Excerpted text
════
Skip to main content

Supervised discretization with Rust

Project description

Discrust

Supervised discretization with Rust

PyPI version shields.io

The discrust package provides a supervised discretization algorithm. Under the hood it implements a decision tree, using information value to find the optimal splits, and provides several different methods to constrain the final discretization scheme.

The package draws heavily from the ivpy package, both in the algorithm and the parameter controls. Why make another package? This package serves as a proof of concept of building a python package using Rust and pyo3. Additionally the goal is for this package to better align with the scikit-learn API, and possibly be used in other Rust based credit score building tools.

Usage

The package has a single user facing class, Discretizer that can be instantiated with the following arguments.

  • min_obs (Optional[float], optional): Minimum number of observations required in a bin. Defaults to 5.
  • max_bins (Optional[int], optional): Maximum number of bins to split the variable into. Defaults to 10.
  • min_iv (Optional[float], optional): Minimum information value required to make a split. Defaults to 0.001.
  • min_pos (Optional[float], optional): Minimum number of records with a value of one that should be present in a split. Defaults to 5.
  • mono (Optional[int], optional): The monotonicity required between the binned variable and the binary performance outcome. A value of -1 will result in negative correlation between the binned x and y variables, while a value of 1 will result in a positive correlation between the binned x variable and the y variable. Specifying a value of 0 will result in binning x, with no monotonicity constraint. If a value of None is specified the monotonicity will be determined the monotonicity of the first split. Defaults to None.

The fit method can be called on data and accepts the following parameters.

  • x (ArrayLike): An arraylike numeric field that will be discretized based on the values of y, and the constraints the Discretizer was initialized with.
  • y (ArrayLike): An arraylike binary field.
  • sample_weight (Optional[ArrayLike], optional): Optional sample weight array to be used when calculating the optimal breaks. Defaults to None.
  • exception_values (Optional[List[float]], optional): Optional list specifying exception values. These values are held out of the binning process, additionally, their respective weight of evidence, and summary information can be found in the exception_values_ attribute once the discretizer has been fit.

A np.nan value may be present in the list of possible exception values. If there are np.nan values present in the x variable, and np.nan is not listed as a possible exception value, an error will be raised. Additionally, an error will be raised if np.nan is found to be in y or the sample_weight arrays.
════
Stored records
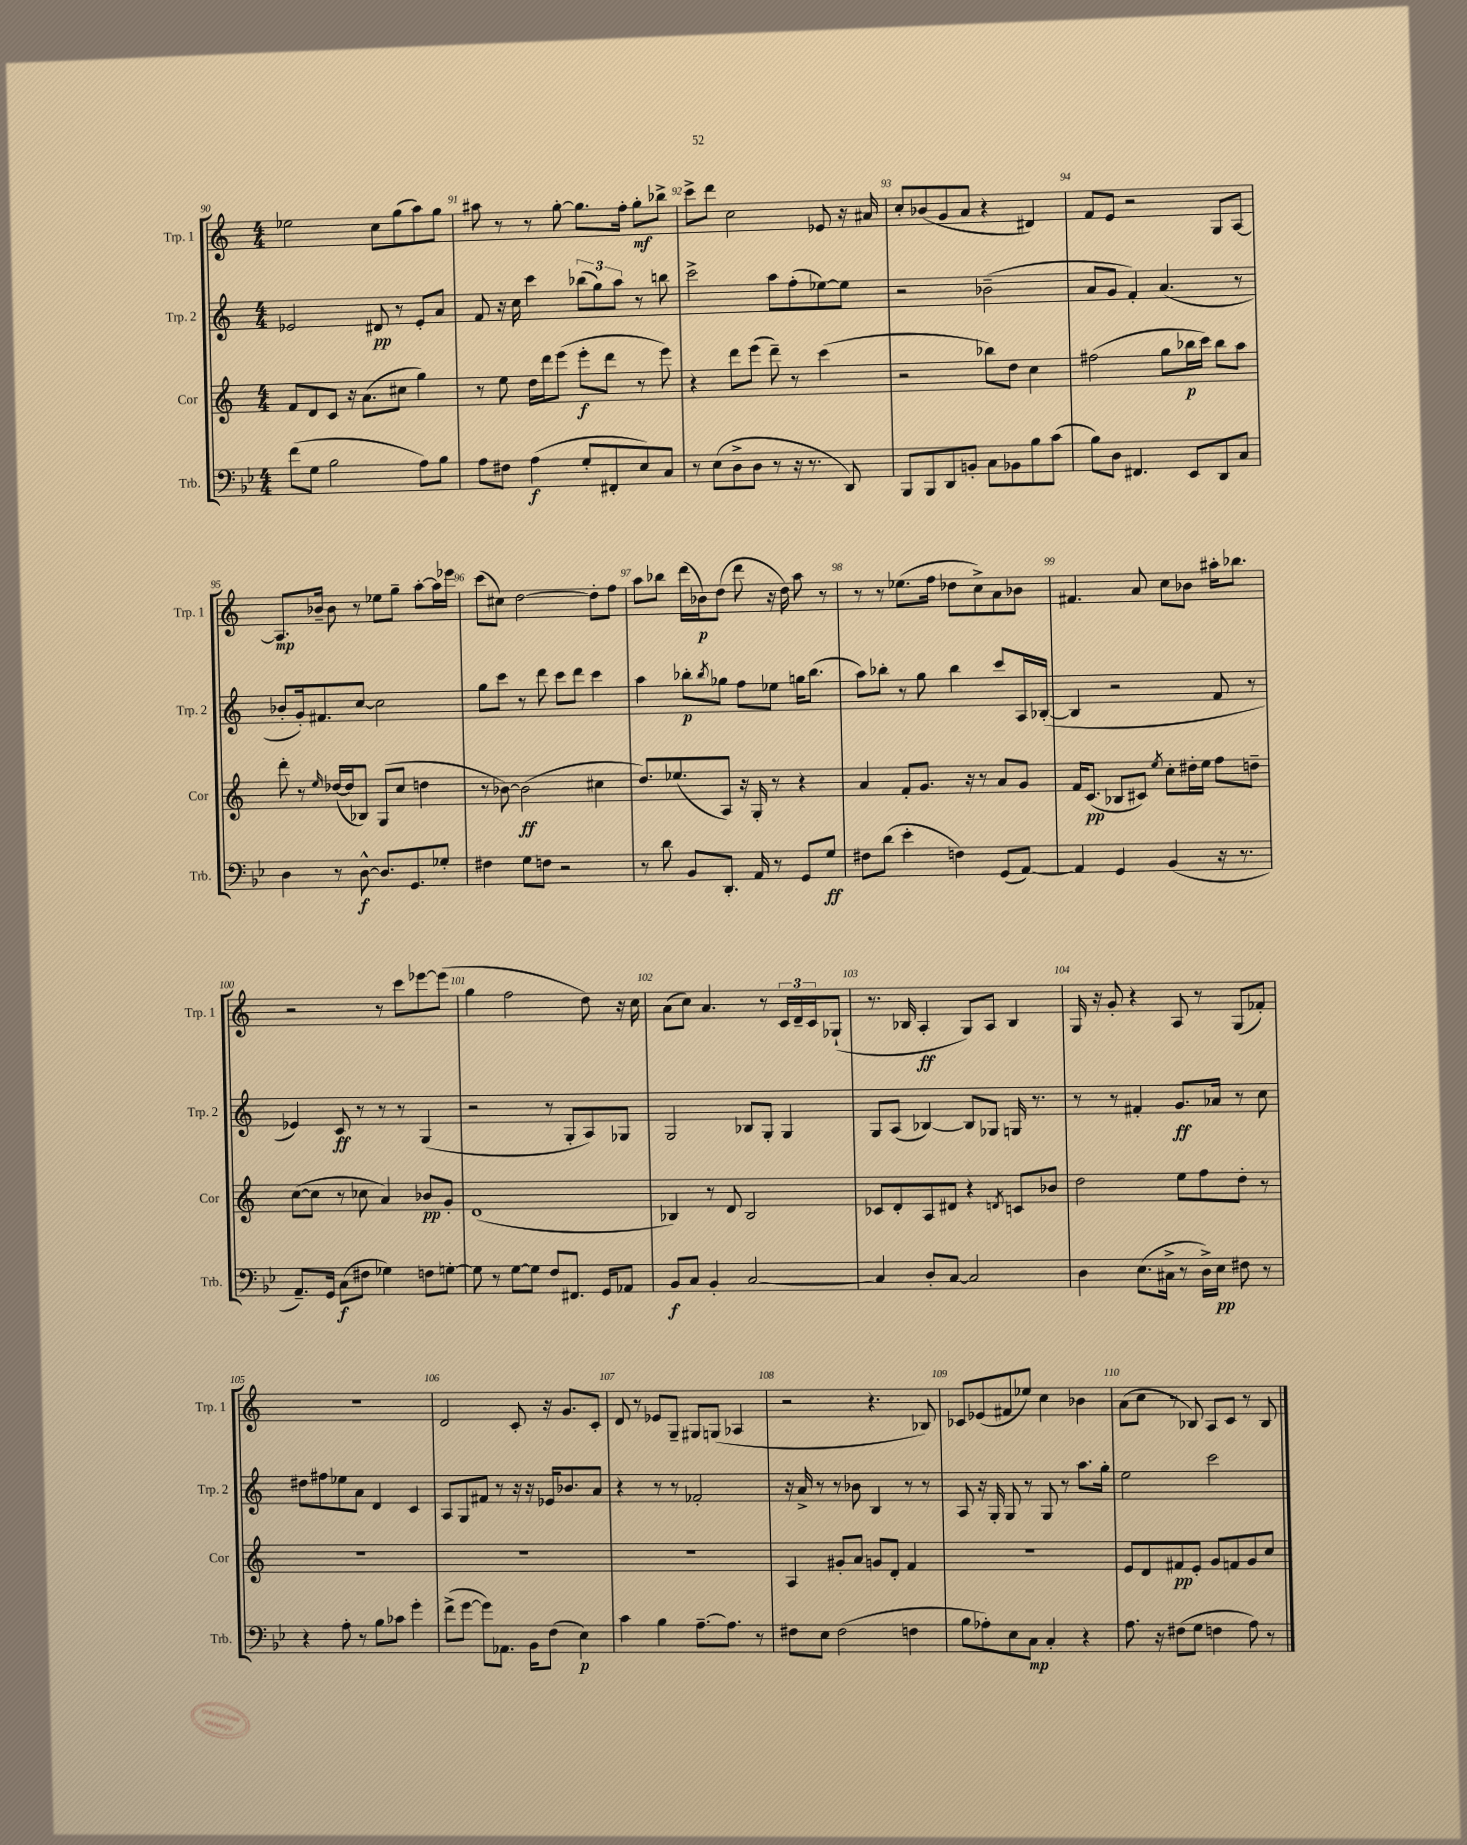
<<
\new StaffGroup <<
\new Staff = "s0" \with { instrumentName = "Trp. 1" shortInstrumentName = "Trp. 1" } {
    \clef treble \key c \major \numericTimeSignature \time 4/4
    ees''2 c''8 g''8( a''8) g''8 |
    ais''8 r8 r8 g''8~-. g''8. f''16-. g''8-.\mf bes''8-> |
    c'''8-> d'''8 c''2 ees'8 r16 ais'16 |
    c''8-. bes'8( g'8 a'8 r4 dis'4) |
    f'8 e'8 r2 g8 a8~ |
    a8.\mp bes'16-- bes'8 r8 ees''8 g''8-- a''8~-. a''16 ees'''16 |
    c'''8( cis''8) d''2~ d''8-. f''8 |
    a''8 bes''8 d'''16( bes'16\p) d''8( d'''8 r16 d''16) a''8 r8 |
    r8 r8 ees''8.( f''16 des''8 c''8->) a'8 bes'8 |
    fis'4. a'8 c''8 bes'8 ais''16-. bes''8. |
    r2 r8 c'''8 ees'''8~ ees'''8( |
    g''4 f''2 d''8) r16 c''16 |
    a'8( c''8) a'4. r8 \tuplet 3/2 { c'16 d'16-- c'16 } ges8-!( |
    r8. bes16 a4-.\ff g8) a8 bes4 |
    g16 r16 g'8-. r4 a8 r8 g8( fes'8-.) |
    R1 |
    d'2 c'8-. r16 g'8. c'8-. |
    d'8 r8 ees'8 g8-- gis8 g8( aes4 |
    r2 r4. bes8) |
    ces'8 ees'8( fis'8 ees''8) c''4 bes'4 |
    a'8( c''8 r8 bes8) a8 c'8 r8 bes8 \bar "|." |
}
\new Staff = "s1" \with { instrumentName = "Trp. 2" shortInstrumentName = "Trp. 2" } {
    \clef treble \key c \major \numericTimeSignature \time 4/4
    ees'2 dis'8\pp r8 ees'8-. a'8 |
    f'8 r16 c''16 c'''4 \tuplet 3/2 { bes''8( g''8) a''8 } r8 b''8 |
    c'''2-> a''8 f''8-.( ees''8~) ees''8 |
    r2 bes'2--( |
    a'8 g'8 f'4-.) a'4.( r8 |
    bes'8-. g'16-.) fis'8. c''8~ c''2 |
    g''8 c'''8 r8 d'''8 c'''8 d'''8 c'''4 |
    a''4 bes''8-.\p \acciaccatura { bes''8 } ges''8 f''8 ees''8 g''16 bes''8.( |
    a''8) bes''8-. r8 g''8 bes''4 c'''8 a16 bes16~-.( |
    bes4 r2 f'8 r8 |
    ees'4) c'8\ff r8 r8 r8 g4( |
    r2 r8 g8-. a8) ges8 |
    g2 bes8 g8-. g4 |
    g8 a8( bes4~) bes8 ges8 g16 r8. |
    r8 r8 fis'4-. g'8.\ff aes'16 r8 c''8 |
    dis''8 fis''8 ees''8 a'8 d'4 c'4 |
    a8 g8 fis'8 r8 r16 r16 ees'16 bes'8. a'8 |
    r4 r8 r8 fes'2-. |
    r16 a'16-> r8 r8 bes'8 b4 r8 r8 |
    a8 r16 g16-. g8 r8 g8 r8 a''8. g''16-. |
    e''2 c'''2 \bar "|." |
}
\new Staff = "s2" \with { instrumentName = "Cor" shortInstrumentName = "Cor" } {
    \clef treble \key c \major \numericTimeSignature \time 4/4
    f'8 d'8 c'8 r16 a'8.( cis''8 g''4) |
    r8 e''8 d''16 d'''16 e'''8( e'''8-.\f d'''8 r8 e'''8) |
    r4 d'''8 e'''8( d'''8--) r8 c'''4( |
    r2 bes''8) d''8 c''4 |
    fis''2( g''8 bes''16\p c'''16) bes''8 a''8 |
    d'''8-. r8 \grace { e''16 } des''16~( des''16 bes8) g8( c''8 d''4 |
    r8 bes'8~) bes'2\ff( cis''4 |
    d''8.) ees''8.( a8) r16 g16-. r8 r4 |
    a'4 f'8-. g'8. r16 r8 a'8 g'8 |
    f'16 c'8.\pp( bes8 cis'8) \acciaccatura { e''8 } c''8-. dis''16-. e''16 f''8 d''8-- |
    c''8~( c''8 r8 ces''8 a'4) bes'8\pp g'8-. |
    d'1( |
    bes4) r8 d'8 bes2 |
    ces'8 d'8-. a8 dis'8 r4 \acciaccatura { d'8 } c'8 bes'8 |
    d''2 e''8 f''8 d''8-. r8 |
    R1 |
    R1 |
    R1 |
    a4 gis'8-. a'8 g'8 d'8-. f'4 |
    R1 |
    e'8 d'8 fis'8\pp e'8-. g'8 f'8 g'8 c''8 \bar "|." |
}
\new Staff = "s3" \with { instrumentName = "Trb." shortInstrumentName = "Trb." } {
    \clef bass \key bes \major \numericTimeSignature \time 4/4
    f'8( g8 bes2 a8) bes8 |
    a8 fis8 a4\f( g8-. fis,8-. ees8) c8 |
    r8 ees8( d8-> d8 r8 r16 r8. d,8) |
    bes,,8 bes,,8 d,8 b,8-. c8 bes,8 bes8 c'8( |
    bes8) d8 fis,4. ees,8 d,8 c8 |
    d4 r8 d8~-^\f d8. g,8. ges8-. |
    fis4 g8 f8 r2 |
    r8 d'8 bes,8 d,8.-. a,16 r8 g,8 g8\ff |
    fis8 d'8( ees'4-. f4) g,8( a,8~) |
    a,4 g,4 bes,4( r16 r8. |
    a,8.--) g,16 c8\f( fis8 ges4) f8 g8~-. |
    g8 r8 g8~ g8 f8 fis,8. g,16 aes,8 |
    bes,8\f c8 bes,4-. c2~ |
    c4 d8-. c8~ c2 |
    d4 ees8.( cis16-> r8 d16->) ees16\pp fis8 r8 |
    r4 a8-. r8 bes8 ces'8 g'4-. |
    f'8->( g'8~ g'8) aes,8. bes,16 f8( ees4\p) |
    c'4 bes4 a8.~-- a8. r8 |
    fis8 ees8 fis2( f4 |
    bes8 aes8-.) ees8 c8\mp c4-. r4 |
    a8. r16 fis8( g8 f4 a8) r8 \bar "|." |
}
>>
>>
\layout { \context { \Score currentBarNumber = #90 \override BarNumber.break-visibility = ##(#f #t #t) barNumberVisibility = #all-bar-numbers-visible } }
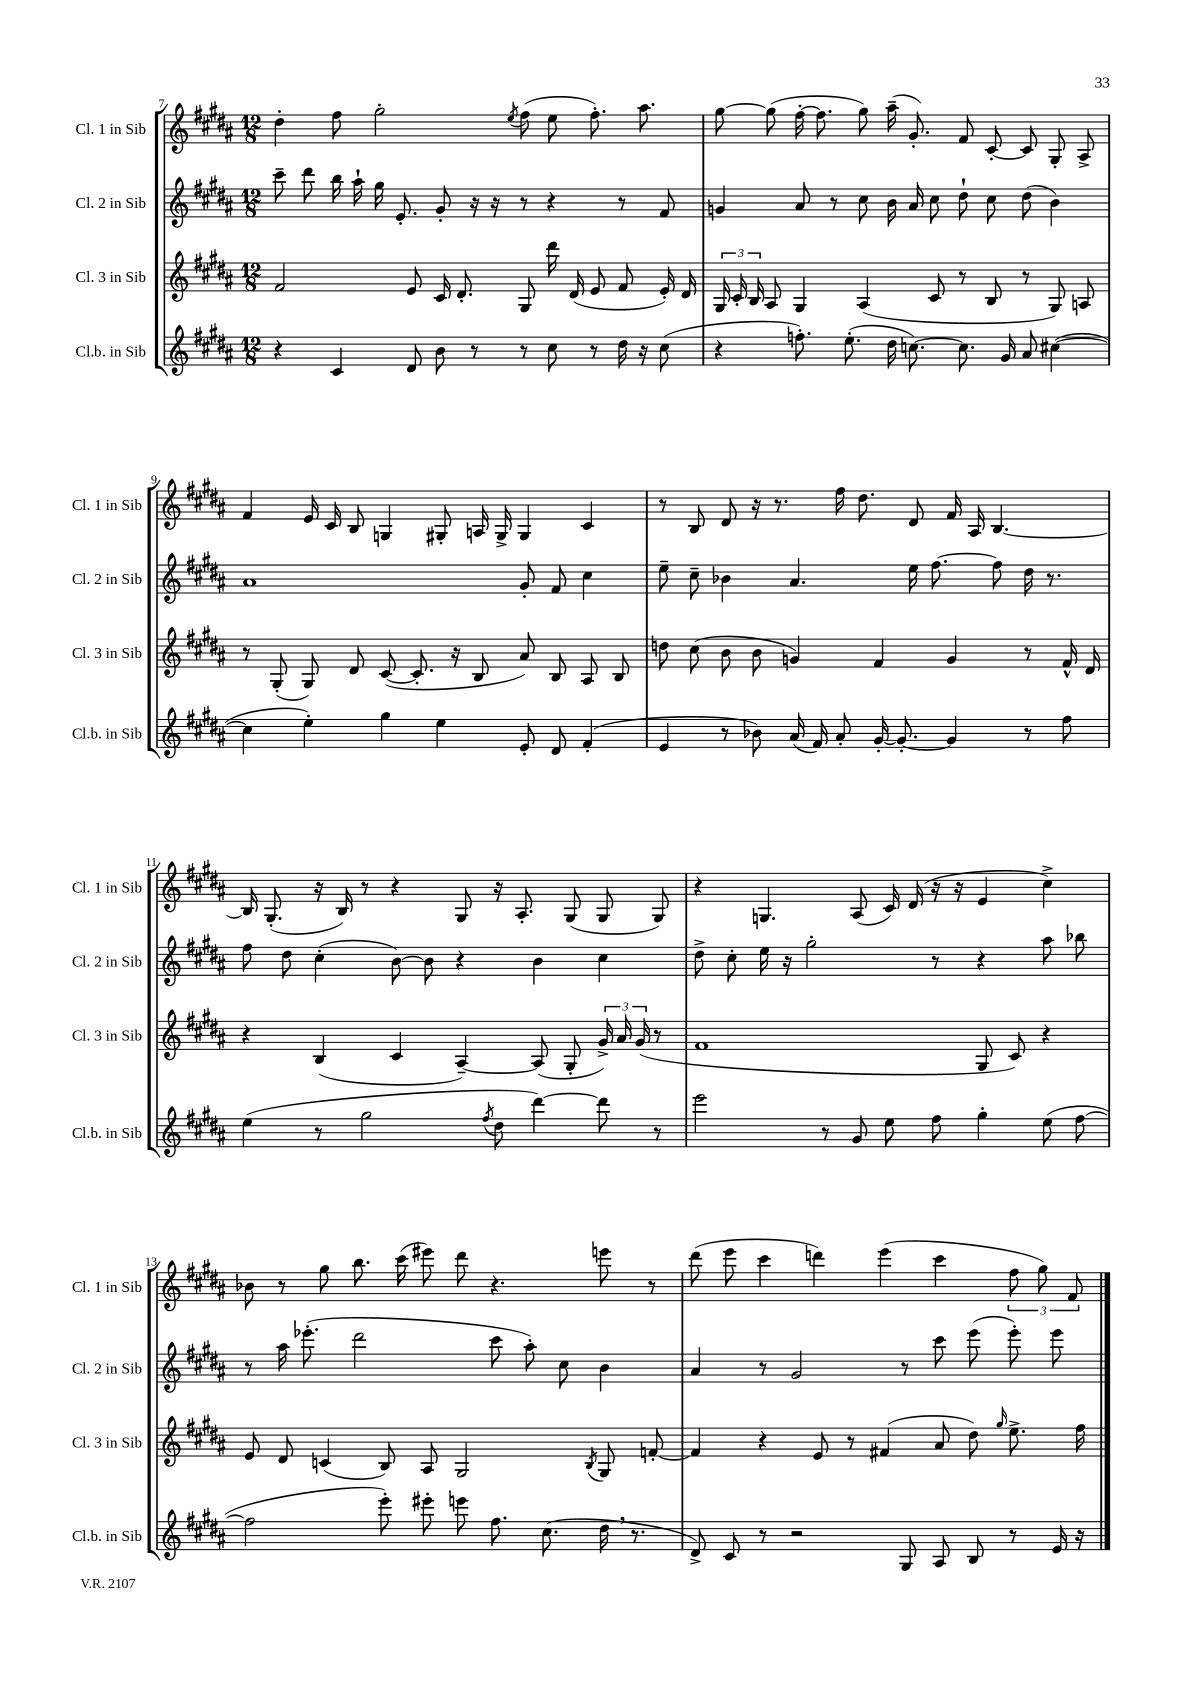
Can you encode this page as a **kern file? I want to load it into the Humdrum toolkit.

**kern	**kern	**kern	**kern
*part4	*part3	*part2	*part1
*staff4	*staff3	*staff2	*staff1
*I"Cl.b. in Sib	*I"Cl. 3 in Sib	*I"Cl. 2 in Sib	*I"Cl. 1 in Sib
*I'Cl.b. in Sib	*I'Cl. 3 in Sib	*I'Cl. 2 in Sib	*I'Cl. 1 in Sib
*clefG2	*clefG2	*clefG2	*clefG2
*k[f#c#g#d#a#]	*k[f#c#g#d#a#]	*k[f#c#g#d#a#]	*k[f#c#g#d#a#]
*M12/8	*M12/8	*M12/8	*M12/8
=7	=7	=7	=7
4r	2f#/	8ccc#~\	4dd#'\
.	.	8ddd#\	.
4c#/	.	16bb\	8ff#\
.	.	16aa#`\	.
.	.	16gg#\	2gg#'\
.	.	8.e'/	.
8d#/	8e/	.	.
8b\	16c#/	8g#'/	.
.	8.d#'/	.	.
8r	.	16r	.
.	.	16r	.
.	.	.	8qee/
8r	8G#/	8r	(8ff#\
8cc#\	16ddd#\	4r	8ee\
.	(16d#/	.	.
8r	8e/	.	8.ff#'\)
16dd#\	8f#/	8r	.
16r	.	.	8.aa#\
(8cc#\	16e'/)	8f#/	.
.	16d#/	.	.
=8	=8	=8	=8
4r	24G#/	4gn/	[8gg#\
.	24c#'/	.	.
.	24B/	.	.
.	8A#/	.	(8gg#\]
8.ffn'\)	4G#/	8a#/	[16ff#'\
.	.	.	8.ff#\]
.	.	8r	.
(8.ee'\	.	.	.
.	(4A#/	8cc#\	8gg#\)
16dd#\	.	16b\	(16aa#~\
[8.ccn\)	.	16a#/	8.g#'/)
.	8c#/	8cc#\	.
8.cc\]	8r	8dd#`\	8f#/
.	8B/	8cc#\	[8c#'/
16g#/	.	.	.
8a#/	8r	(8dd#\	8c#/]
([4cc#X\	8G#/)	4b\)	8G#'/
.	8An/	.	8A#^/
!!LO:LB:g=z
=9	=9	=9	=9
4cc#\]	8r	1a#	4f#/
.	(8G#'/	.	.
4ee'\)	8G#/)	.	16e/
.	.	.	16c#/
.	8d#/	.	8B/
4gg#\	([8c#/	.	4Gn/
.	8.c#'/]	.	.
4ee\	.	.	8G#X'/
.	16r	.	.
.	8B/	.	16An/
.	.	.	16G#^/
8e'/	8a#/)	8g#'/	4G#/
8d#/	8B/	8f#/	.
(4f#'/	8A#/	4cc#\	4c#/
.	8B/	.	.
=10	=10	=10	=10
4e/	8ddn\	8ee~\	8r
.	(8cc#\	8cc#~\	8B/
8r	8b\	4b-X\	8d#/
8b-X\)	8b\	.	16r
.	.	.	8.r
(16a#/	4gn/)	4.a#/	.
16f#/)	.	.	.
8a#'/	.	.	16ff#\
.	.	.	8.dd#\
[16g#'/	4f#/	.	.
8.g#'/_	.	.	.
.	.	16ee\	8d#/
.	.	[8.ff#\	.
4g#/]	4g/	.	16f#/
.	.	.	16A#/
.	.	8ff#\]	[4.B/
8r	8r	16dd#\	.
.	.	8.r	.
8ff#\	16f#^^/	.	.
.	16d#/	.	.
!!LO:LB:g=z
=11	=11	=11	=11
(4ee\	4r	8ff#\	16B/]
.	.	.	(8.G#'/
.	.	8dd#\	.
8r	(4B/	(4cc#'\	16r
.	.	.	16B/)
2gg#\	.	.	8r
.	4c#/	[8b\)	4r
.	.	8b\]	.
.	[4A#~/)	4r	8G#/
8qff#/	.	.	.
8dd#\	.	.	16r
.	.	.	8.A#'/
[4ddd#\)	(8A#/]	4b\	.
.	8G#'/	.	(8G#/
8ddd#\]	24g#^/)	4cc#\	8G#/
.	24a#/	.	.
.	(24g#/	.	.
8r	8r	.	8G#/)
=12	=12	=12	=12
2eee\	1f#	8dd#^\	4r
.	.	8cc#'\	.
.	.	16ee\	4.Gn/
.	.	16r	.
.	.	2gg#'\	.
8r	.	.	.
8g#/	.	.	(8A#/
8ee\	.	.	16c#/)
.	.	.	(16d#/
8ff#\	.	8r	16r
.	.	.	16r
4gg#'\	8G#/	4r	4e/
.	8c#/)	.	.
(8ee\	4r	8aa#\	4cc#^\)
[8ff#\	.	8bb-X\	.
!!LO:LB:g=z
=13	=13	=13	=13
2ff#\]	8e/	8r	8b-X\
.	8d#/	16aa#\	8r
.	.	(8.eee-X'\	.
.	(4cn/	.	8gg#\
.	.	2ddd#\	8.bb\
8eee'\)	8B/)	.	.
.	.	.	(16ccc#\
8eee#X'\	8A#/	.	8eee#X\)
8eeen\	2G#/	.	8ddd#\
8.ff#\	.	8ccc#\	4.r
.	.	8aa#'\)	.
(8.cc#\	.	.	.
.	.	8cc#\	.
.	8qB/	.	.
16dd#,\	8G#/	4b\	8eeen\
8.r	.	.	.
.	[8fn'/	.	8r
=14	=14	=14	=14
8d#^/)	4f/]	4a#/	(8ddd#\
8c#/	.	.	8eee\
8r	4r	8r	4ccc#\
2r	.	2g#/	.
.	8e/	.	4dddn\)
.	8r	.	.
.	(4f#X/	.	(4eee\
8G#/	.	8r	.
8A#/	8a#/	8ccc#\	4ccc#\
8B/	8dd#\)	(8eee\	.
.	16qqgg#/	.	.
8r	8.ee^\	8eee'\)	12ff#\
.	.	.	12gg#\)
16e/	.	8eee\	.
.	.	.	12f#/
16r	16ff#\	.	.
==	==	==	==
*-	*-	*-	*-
════
What you will do
A. Answer these from the Discrust project description:
(i) What is the default value of max_bins?
(ii) What measure does the decision tree use to find the optimal splits?
(iii) What happens if np.nan is found in y?
B. Rewrite the records from their start through the line containing "c'''8( cis''8) d''2~ d''8-. f''8 |", replacing "Trp. 1" with "Trumpet 1" and keeping everything else the same. Leave out the pictures.

Solutions to the exercise
A.
(i) 10
(ii) Information value
(iii) An error will be raised.

B.
<<
\new StaffGroup <<
\new Staff = "s0" \with { instrumentName = "Trumpet 1" shortInstrumentName = "Trumpet 1" } {
    \clef treble \key c \major \numericTimeSignature \time 4/4
    ees''2 c''8 g''8( a''8) g''8 |
    ais''8 r8 r8 g''8~-. g''8. f''16-. g''8-.\mf bes''8-> |
    c'''8-> d'''8 c''2 ees'8 r16 ais'16 |
    c''8-. bes'8( g'8 a'8 r4 dis'4) |
    f'8 e'8 r2 g8 a8~ |
    a8.\mp bes'16-- bes'8 r8 ees''8 g''8-- a''8~-. a''16 ees'''16 |
    c'''8( cis''8) d''2~ d''8-. f''8 |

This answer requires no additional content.